In this study, we report that pharmacological and genetic inhibition of Sig2R is neuroprotective, cognitive enhancing, and antiinflammatory in experimental models of AD and excessive amyloidosis. Regulation of intracellular calcium concentration by Sig2R modulation could be responsible for these beneficial effects. Further mechanistic studies will be needed to investigate the effects of modulating Sig2R/PGRMC1 on neuroinflammation, neuroprotection, cellular signaling, and intracellular calcium homeostasis. The fact that the Sig2R/PGRMC1 antagonist SAS-0132 has significant benefits when it is chronically administered to symptomatic animals inspires the intriguing question of whether treatment of pre-symptomatic animals could prevent the development of AD and/or cognitive deficits.

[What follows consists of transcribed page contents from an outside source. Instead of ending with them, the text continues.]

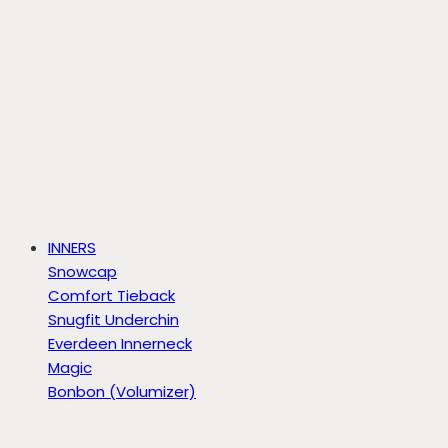
INNERS
Snowcap
Comfort Tieback
Snugfit Underchin
Everdeen Innerneck
Magic
Bonbon (Volumizer)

Our findings clearly demonstrate the significant potential of modulating pathways mediated by Sig2R/PGRMC1 as a novel mechanism to treat AD. This hypothesis is supported by recent work conducted by Izzo and coworkers, who have shown that CT01344 and CT01346: (i) block binding of Aβ oligomers to Sig2R/PGRMC1 on neurons (Izzo et al. 2014a,b); (ii) prevent and reverse the effects of Aβ oligomers on membrane trafficking and synapse loss in neuronal culture (Izzo et al. 2014a); and (iii) reverse cognitive deficits in a mouse model of AD (Izzo et al. 2014a). These collective discoveries suggest that modulating pathways mediated by Sig2R/PGRMC1 is meritorious as a new approach to study neurodegenerative conditions and, if shown to be safe and well tolerated, should be further evaluated.